Goal:
Merge multiple VCF files generated using the consgenome workflow for visualisation in IGV https://software.broadinstitute.org/software/igv/
Use IGV to inspect common and unique variants to the group(s) of processed samples
Merging VCF files generated by the nextflow consgenome pipeline
The location of the VCF files in the consgenome pipeline can be found at:
cd /results/variantcalling/
Merging multiple VCF files
We will use 'bcftools' to merge VCF files. Initially, we need to create a list of VCF files that we plan to merge.
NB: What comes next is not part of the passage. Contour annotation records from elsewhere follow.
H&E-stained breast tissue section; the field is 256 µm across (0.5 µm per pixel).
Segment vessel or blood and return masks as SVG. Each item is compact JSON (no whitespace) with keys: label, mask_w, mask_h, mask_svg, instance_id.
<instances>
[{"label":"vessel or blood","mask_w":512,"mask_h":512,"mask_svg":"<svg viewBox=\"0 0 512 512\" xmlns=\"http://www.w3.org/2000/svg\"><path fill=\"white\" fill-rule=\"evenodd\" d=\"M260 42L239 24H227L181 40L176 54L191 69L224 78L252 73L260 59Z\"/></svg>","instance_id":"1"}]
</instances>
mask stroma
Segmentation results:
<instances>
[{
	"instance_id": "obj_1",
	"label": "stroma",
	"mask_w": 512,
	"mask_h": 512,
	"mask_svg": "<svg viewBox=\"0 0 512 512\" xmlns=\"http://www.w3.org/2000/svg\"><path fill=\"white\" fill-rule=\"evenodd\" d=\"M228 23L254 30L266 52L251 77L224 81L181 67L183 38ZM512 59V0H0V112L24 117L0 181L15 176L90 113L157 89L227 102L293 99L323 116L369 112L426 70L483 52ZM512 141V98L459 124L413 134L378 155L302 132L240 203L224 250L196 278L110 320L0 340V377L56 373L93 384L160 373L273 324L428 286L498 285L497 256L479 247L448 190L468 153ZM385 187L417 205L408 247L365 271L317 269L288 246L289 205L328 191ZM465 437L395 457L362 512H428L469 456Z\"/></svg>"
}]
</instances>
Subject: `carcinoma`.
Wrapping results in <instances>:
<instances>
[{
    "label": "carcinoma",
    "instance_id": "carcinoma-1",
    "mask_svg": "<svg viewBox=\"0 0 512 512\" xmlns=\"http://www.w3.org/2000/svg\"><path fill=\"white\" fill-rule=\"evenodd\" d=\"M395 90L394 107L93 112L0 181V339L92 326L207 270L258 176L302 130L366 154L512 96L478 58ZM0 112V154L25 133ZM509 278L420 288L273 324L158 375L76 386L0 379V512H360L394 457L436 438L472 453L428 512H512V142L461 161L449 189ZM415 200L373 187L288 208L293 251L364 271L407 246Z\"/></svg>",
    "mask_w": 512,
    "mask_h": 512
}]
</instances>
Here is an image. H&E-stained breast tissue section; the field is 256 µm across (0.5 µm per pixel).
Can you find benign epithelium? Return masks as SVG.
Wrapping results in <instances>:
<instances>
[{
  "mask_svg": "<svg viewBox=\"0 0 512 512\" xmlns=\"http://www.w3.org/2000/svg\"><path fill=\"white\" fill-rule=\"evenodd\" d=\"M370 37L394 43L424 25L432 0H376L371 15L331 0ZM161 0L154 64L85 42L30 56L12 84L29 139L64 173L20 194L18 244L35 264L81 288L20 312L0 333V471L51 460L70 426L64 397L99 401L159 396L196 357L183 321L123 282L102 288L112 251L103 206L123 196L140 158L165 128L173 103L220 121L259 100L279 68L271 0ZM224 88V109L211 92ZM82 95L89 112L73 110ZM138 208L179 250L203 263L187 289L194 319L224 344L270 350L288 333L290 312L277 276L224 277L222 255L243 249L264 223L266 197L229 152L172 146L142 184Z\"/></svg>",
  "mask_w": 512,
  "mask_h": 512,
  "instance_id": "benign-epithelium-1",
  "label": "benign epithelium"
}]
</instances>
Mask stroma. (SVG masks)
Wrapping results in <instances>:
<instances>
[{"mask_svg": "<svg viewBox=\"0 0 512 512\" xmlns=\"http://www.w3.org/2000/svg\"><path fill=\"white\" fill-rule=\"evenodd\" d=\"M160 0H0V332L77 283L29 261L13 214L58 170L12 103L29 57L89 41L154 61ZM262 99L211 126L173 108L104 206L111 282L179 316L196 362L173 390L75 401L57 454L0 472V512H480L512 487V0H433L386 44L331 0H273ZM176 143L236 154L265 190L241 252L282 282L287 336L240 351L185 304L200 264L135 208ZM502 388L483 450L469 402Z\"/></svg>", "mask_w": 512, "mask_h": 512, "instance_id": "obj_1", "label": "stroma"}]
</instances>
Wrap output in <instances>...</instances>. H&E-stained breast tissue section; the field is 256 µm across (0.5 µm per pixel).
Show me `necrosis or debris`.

For example: while in the above directory do the following:
for i in `ls --color=never *.vcf`; do echo $i; echo $i >> file_list.txt; done
if you do not yet have 'bcftools' installed then run the following command to install it using conda
conda install -c bioconda bcftools
Now let’s create an index file for each VCF file:
for i in `cat file_list.txt`; do echo $i; bcftools index $i; done
Finally, we can now merge all the VCF files by:
bcftools merge -l file_list.txt -0 -Oz -o merged_ALL.vcf.gz
Visualising the merged VCF file in IGV
Transfer/copy the following files from the HPC to your laptop/desktop.
Merged VCF file
Reference template used in the mapping stage: For example reference genome, scaffold, genomic locus, transcript, etc. For example, the location of the reference template is specified in the nextflow.config file used to run the consgenome workflow.
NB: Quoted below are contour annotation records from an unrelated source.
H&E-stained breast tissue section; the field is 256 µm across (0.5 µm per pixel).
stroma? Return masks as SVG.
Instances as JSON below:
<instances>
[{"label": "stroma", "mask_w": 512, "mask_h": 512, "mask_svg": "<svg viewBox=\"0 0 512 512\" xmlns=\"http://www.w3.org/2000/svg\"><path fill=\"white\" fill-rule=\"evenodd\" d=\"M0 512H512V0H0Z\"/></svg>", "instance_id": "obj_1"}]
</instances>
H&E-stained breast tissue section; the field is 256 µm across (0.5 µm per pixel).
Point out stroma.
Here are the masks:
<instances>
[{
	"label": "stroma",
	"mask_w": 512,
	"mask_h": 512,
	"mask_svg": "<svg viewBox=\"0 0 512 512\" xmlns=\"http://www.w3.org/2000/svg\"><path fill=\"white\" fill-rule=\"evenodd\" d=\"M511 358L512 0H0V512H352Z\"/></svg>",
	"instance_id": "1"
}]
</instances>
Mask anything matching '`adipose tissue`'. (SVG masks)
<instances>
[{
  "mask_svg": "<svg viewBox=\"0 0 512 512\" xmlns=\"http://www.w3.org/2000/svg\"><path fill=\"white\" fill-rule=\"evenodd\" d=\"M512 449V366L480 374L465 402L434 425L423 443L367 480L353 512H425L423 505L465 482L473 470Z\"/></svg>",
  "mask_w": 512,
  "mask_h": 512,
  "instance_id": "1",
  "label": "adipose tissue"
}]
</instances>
In your laptop/desktop open IGV and then:
Genome → Load Genome from file → then select the relevant template
File → Load from File → select the merged VCF file
It is possible to add atrtibutes (metadata information) as a separate file to IGV to assess the association of variants with for example control or unhealthy groups. For this create a tab delimited file that has for example the following information
sampleID group AT001 control AT002 control AT003 control AT004 control AT005 unhealthy AT006 unhealthy AT007 unhealthy AT008 unhealthy
Load the attributes (metadata) file to IGV as follows:
File --> Load from File --> select the metadata file (i.e., metadata.txt)
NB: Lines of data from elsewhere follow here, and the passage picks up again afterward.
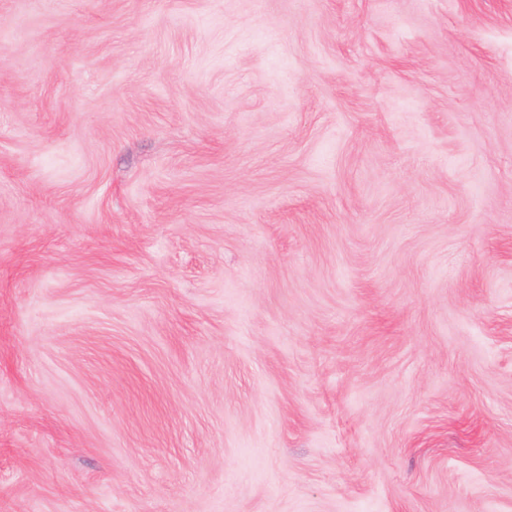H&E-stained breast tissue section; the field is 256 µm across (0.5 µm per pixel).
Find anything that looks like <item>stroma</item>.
Masks as SVG:
<instances>
[{"mask_svg": "<svg viewBox=\"0 0 512 512\" xmlns=\"http://www.w3.org/2000/svg\"><path fill=\"white\" fill-rule=\"evenodd\" d=\"M0 512H512V0H0Z\"/></svg>", "mask_w": 512, "mask_h": 512, "instance_id": "obj_1", "label": "stroma"}]
</instances>
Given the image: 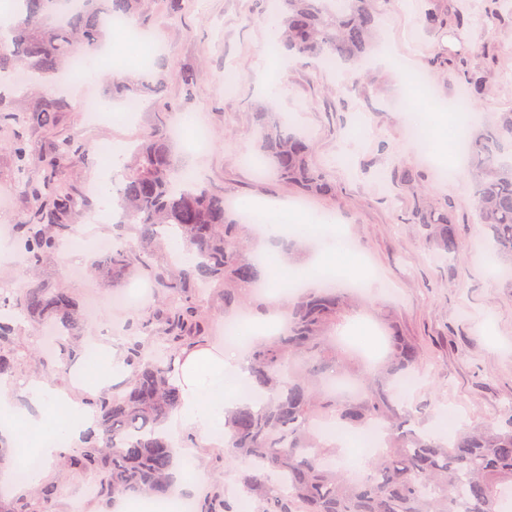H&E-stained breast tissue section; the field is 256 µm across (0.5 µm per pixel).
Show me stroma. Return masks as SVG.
I'll use <instances>...</instances> for the list:
<instances>
[{
    "label": "stroma",
    "mask_w": 512,
    "mask_h": 512,
    "mask_svg": "<svg viewBox=\"0 0 512 512\" xmlns=\"http://www.w3.org/2000/svg\"><path fill=\"white\" fill-rule=\"evenodd\" d=\"M270 7L269 0H189L185 14L173 20L166 0H145V18L135 27L156 44L152 62L172 59L176 65L162 90L143 98L130 127L110 117L86 120L69 95L75 81L66 76L34 75L27 83L0 88V98L11 104L31 107L58 99L66 106L53 136L28 132L29 179L41 178V155L52 141L78 137L84 154L65 165L68 185L84 200L73 222L89 240L111 237L118 195L100 192L98 176L106 164L98 147L109 141L128 150V138L147 133L158 115H165L169 128L181 131L174 139L177 157L223 188L225 198L244 207L274 203L293 216L331 215L334 222L325 232L353 242L347 265L336 268L334 279L340 284L359 279L368 294L355 300L340 333L359 351L381 352V339L365 329L375 319L365 304L376 301L417 344L424 375L399 394V409L415 414L429 403L437 419L451 412L469 425L504 424L512 405V275L496 269L468 157L425 160L410 138L407 114L430 113L431 102L454 98L475 72L485 82L471 120L491 122L512 112V6L505 0H375L379 45L355 67L273 53L265 21ZM431 11L447 16V26L425 28L421 19ZM490 11L496 14L491 29L484 24ZM186 70L193 75L189 87L182 81ZM269 84L284 87L283 99L268 97ZM267 108L286 114L292 130L311 140V162L334 183L333 195H300L275 174L255 175L246 164L259 138L255 114ZM188 114L207 128V145H195L193 129L183 121ZM14 167L12 154L0 149V192L9 196L0 206V238L6 240L32 205ZM399 167L413 172L412 182L397 179ZM420 201L450 206L464 244L459 254L441 253L430 243L415 219ZM320 235L295 229L286 234L284 275L315 268ZM71 264L58 252L32 276L18 255H11L0 262V290L18 292L34 278L65 284L79 304L97 300L98 326L110 324L128 339H141L136 323L156 308V294L128 312H114L112 286L72 278ZM188 469L206 478L193 495L196 501L210 495L215 478L223 479L226 490L236 487V465L223 449H200ZM41 472L43 482L61 483L50 512H114L115 503L85 495L83 478L61 480L60 459L42 463Z\"/></svg>",
    "instance_id": "1"
}]
</instances>
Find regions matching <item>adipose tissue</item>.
I'll list each match as a JSON object with an SVG mask.
<instances>
[{
	"mask_svg": "<svg viewBox=\"0 0 512 512\" xmlns=\"http://www.w3.org/2000/svg\"><path fill=\"white\" fill-rule=\"evenodd\" d=\"M96 345L95 356L80 355L72 364L73 384L81 390L109 392L112 384L128 373L126 341L123 337L89 335ZM249 376V359L240 351L225 355L217 345L184 349L175 361L170 382L179 392V407L173 427L196 432L204 444L224 445V412L238 405V398L226 397L227 384ZM93 412L78 398L56 390L42 381H30L21 395L0 382V433L20 456L53 460L66 445L79 442L93 427Z\"/></svg>",
	"mask_w": 512,
	"mask_h": 512,
	"instance_id": "ef3b65f1",
	"label": "adipose tissue"
}]
</instances>
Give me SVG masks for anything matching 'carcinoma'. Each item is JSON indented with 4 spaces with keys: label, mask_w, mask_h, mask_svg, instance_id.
I'll return each instance as SVG.
<instances>
[{
    "label": "carcinoma",
    "mask_w": 512,
    "mask_h": 512,
    "mask_svg": "<svg viewBox=\"0 0 512 512\" xmlns=\"http://www.w3.org/2000/svg\"><path fill=\"white\" fill-rule=\"evenodd\" d=\"M24 9L0 47V76L18 71L53 76L70 64L75 52L99 49L111 15L144 17V0H23ZM273 43L303 57L326 63L365 61L375 35L372 0H276L270 20ZM168 69L144 75L143 85L157 92ZM3 120L15 121L11 151L16 169L26 174L25 131L52 130L62 106L54 101L10 111L0 101ZM259 128L257 158L296 191L329 196L333 184L310 163L312 144L288 130L282 116L255 113ZM472 156L470 176L481 220L489 231L494 256L512 261V112L493 125L473 123L467 134ZM79 151L78 139L52 145L42 160V179L28 184L37 201L19 228L20 259L35 272L75 233L73 216L80 197L69 187L57 160ZM122 219L112 252L102 254L90 271L122 288L136 269L162 249L165 229H173L195 251V264L178 269L153 267L151 280L161 305L140 329L155 340L147 350L134 341L128 348L130 375L108 397L88 404L99 417L85 447L67 456L66 469L85 476L106 471L94 482L102 499L166 496L173 485L176 451L162 432L179 404L170 383L182 349L202 344L209 313L199 303L201 290L221 297L229 310L244 301L270 314L256 298L261 271L242 241L243 224L226 209L224 190L187 178L173 154L167 125L159 122L142 136L122 165ZM419 223L428 227L435 246L459 253L463 243L448 210L421 206ZM131 233L136 243H126ZM25 315L58 333L53 352L32 353L29 363L64 364L80 350L84 326L81 308L68 288L32 282L0 308ZM350 308V297L313 283L291 294L280 308L283 326L268 340L251 345L250 390L259 401L224 416V445L237 461L240 491L265 503L263 512H500L501 496L512 487V416L502 426L458 429L451 438L422 428L398 410L397 385L420 365L414 341L385 327L387 352L371 370L352 362L336 337ZM19 340L13 321L0 316V377L20 369ZM360 430L377 423L387 448L358 463L361 478L332 449L318 441L323 423ZM58 485L47 483L34 501L5 503L0 512H48Z\"/></svg>",
    "instance_id": "cac0c4a2"
}]
</instances>
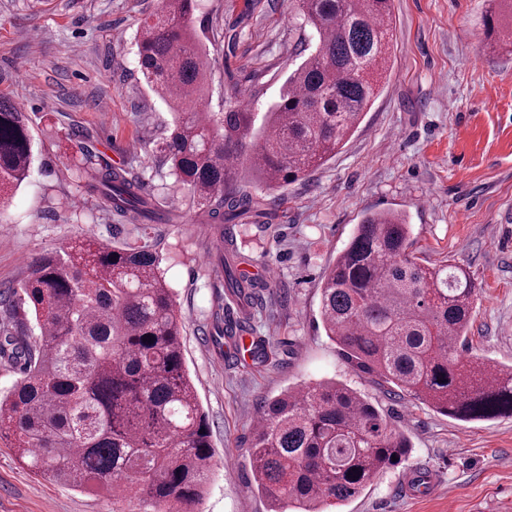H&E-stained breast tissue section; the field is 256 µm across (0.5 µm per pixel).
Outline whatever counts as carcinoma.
<instances>
[{"instance_id": "1", "label": "carcinoma", "mask_w": 512, "mask_h": 512, "mask_svg": "<svg viewBox=\"0 0 512 512\" xmlns=\"http://www.w3.org/2000/svg\"><path fill=\"white\" fill-rule=\"evenodd\" d=\"M195 0H160L141 22L137 55L151 91L173 111L156 151L200 215L233 238L258 207L229 189L239 169L268 193L305 178L361 124L388 71L392 0H288L313 34L255 127L228 104L201 112L206 52L189 25ZM487 45L512 46V24L489 14ZM78 180L127 224H170L145 184L81 151ZM29 119L0 101V213L30 176ZM411 225L392 211L364 215L323 277L326 335L354 369L438 412L465 420L512 416V366L469 361L475 283L457 264L425 267ZM224 288L255 308L257 283L224 264ZM185 323L150 246L79 238L35 260L20 289L0 292V363L22 374L0 395V441L19 462L62 485L112 494V512H194L211 454L209 424L185 368ZM152 340H146V337ZM406 436L346 384L289 389L264 404L252 432L254 488L270 512H326L357 496L409 453Z\"/></svg>"}]
</instances>
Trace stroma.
<instances>
[{
	"label": "stroma",
	"instance_id": "1",
	"mask_svg": "<svg viewBox=\"0 0 512 512\" xmlns=\"http://www.w3.org/2000/svg\"><path fill=\"white\" fill-rule=\"evenodd\" d=\"M159 0H0V98L31 118L33 169L0 213V290L31 262L89 235L111 246L148 244L186 322L185 365L210 427L207 491L197 512H268L252 487L250 444L264 401L334 379L361 392L411 448L339 512H512V417L460 421L412 396L387 395L354 370L320 319L322 278L367 211H399L425 266L449 261L478 296L471 355L512 364V54L490 53L489 0H392L390 69L379 97L336 156L272 203L248 171L238 186L262 204L236 229L244 270H272L251 320L278 347L276 362L236 355L217 319L237 320L214 260L221 241L168 166L151 154L171 122L145 84L138 26ZM191 25L208 54V109L247 99L263 117L302 57L309 33L288 0H199ZM139 177L176 209L175 224L117 222L67 170L82 146ZM436 484L411 495V472ZM0 512H112L92 495L33 475L0 442Z\"/></svg>",
	"mask_w": 512,
	"mask_h": 512
}]
</instances>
Then, to show the atributes as a separate track do the following:
View --> Show Attribute Display
To select which attributes to show in the IGV browser do the following:
View --> Select Attributes to Show
Another useful feature of IGV is to denote regions of interest (ROIs) to be displayed in IGV.
Regions --> Regions Navigator
The above will open a small window where one can specify the start and end coordinates of a feature of interest for example: an exon or exons.